THE PROBLEM:
Render the rows as a Markdown table with the columns "No." and "Line", starting at the first line of the rows and ending at the line containing "## 茗伊插件集 v18.0.2", with both ends included. Number each line and omit blank lines.

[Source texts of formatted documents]
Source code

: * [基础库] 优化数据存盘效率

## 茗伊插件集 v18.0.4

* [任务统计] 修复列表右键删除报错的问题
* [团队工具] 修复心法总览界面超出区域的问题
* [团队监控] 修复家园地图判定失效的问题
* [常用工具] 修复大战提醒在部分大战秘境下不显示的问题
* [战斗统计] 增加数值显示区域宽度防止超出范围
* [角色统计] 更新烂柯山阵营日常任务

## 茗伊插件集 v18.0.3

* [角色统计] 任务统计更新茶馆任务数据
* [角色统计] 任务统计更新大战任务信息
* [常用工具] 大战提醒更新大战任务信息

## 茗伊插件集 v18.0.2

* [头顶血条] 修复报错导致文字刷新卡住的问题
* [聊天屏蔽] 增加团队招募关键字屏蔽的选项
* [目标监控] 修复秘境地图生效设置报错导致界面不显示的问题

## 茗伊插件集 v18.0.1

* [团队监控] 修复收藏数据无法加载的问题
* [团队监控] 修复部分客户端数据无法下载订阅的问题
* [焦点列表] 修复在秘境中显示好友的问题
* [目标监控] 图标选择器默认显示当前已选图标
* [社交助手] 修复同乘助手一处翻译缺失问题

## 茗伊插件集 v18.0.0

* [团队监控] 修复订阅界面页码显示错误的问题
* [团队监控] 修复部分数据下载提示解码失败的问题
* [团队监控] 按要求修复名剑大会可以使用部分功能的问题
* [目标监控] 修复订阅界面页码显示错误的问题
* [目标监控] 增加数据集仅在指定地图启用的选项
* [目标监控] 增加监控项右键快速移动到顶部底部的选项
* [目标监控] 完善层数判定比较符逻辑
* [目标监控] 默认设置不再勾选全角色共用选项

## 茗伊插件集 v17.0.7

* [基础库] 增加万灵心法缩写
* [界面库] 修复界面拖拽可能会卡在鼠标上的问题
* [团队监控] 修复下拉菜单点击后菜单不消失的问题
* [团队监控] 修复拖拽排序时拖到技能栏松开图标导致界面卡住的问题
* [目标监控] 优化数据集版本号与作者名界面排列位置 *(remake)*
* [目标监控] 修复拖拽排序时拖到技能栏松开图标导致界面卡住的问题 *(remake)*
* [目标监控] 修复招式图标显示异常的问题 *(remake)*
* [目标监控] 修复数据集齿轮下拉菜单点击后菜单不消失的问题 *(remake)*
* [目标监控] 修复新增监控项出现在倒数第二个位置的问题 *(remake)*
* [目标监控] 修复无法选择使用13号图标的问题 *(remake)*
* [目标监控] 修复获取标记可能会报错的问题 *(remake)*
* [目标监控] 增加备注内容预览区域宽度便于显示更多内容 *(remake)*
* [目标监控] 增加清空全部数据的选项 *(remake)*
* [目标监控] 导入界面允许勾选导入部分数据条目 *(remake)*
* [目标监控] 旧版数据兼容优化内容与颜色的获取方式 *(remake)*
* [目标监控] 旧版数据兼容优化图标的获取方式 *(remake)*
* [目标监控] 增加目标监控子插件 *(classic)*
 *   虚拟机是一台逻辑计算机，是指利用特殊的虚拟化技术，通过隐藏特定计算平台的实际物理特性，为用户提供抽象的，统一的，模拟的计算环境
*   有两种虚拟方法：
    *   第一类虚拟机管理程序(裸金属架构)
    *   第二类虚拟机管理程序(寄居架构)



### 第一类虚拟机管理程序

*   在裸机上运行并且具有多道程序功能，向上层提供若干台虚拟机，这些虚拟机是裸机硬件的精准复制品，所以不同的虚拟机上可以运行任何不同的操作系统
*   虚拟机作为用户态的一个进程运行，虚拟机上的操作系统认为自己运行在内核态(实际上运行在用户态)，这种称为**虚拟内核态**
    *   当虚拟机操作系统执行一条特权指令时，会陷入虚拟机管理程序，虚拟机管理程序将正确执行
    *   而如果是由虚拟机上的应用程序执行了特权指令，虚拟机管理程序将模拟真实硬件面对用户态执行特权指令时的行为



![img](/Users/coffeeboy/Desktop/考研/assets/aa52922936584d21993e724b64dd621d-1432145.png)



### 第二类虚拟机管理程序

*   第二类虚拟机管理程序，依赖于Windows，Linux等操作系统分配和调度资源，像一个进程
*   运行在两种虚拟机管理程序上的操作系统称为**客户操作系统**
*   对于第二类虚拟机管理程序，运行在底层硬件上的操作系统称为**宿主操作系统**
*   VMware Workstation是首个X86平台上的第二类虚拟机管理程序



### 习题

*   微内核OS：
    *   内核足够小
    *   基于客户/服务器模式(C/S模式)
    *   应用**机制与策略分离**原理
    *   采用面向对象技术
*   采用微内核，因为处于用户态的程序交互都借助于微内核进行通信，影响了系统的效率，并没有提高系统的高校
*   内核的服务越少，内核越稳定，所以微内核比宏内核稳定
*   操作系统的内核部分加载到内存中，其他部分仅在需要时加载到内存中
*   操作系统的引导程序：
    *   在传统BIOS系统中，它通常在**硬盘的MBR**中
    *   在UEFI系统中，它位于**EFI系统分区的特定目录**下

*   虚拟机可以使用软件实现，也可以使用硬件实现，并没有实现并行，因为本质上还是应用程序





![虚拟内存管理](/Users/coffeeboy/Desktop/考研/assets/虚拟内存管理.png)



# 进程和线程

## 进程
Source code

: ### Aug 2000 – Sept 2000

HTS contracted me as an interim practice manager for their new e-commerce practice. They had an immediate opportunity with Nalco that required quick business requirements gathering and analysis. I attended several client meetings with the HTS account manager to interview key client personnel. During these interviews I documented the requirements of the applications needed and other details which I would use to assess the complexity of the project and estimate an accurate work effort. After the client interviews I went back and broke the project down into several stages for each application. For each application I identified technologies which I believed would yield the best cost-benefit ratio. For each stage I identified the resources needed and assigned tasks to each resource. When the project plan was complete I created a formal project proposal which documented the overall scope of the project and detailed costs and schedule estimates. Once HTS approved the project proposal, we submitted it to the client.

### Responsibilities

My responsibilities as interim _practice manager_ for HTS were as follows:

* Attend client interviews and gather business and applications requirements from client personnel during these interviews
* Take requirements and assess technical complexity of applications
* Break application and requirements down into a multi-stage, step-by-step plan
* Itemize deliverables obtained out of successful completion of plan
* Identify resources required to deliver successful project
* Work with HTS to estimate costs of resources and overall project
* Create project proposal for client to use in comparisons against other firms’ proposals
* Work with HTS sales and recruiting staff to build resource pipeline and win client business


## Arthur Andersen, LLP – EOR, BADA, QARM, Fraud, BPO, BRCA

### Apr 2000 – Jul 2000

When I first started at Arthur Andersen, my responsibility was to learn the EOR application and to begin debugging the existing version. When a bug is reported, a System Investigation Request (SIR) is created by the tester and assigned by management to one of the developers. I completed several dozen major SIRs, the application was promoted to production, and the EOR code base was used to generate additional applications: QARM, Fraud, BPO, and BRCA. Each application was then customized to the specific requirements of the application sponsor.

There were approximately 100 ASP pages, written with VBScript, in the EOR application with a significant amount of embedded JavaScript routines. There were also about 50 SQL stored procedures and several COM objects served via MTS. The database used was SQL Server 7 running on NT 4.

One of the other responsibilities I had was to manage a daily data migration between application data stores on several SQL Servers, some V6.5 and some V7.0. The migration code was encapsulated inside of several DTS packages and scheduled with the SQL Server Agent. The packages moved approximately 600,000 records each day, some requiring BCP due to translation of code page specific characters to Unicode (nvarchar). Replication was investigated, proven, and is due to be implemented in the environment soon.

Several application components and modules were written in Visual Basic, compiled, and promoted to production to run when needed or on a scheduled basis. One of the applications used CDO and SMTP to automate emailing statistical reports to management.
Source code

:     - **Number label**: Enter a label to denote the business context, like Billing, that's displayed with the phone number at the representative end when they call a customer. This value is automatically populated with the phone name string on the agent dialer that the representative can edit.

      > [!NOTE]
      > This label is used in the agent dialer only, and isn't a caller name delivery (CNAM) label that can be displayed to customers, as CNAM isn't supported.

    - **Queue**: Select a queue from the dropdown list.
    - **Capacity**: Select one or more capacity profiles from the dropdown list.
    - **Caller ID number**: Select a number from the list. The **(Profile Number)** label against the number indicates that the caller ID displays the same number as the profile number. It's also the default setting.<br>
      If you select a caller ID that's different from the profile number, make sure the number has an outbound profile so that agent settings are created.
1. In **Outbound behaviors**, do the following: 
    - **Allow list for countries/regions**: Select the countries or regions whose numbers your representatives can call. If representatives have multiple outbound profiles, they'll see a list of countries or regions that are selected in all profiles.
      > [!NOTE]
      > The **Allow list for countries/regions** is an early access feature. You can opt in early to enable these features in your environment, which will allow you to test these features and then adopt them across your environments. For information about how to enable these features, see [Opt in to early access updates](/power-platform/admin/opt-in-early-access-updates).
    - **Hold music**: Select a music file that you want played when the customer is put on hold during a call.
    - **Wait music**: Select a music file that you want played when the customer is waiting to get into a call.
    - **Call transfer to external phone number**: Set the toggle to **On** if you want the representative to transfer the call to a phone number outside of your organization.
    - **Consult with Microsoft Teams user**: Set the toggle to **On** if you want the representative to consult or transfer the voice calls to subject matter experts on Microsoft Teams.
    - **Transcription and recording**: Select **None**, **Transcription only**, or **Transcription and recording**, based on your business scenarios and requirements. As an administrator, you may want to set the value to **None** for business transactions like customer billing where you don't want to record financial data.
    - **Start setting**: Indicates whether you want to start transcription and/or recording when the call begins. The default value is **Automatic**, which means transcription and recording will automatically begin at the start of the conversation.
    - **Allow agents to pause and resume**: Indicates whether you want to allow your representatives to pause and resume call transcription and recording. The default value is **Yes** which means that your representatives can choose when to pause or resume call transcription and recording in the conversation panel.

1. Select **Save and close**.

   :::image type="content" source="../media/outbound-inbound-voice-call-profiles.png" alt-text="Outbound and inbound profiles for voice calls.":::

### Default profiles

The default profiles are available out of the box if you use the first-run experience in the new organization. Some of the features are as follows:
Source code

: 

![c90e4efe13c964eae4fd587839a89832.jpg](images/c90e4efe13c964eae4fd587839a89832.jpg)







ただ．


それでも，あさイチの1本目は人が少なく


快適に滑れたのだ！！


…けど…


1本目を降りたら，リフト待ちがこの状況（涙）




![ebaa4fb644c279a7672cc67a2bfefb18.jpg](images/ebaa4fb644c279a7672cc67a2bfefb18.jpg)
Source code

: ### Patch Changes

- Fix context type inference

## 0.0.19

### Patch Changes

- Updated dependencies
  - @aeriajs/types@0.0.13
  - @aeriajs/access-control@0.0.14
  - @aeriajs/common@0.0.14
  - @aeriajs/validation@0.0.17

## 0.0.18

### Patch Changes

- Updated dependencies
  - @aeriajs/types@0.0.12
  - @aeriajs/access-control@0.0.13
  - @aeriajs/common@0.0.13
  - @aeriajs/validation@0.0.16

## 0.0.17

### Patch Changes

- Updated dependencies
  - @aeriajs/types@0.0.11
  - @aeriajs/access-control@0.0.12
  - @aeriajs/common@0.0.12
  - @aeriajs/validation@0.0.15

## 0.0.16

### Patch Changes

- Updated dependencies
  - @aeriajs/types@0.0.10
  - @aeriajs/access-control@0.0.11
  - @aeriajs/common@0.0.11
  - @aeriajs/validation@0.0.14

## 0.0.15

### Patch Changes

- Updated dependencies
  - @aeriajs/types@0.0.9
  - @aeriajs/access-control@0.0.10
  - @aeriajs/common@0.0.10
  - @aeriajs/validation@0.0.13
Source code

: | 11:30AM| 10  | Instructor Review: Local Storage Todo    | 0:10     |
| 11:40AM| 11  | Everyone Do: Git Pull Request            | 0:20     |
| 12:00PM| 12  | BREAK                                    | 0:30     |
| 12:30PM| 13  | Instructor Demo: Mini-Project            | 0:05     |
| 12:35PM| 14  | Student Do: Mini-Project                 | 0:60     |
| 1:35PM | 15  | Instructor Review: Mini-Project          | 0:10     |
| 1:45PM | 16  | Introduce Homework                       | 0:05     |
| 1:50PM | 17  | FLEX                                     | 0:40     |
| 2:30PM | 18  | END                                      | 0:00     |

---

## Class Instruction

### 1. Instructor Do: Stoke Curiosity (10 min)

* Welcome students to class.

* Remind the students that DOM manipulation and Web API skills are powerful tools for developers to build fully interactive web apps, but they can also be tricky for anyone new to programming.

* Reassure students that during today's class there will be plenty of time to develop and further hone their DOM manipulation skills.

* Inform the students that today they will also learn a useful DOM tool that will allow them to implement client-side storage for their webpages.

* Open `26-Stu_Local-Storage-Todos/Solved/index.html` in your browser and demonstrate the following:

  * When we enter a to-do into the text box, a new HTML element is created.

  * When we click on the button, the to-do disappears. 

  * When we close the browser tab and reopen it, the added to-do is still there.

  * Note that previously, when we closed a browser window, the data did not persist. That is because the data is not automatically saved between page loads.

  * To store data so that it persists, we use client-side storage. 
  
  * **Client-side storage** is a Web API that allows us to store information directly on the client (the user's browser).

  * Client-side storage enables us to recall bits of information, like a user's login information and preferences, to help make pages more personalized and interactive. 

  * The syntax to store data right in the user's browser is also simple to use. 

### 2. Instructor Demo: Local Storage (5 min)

YOUR SOLUTION:
| No. | Line |
|---|---|
| 1 | Source code |
| 2 | : * [基础库] 优化数据存盘效率 |
| 3 | ## 茗伊插件集 v18.0.4 |
| 4 | * [任务统计] 修复列表右键删除报错的问题 |
| 5 | * [团队工具] 修复心法总览界面超出区域的问题 |
| 6 | * [团队监控] 修复家园地图判定失效的问题 |
| 7 | * [常用工具] 修复大战提醒在部分大战秘境下不显示的问题 |
| 8 | * [战斗统计] 增加数值显示区域宽度防止超出范围 |
| 9 | * [角色统计] 更新烂柯山阵营日常任务 |
| 10 | ## 茗伊插件集 v18.0.3 |
| 11 | * [角色统计] 任务统计更新茶馆任务数据 |
| 12 | * [角色统计] 任务统计更新大战任务信息 |
| 13 | * [常用工具] 大战提醒更新大战任务信息 |
| 14 | ## 茗伊插件集 v18.0.2 |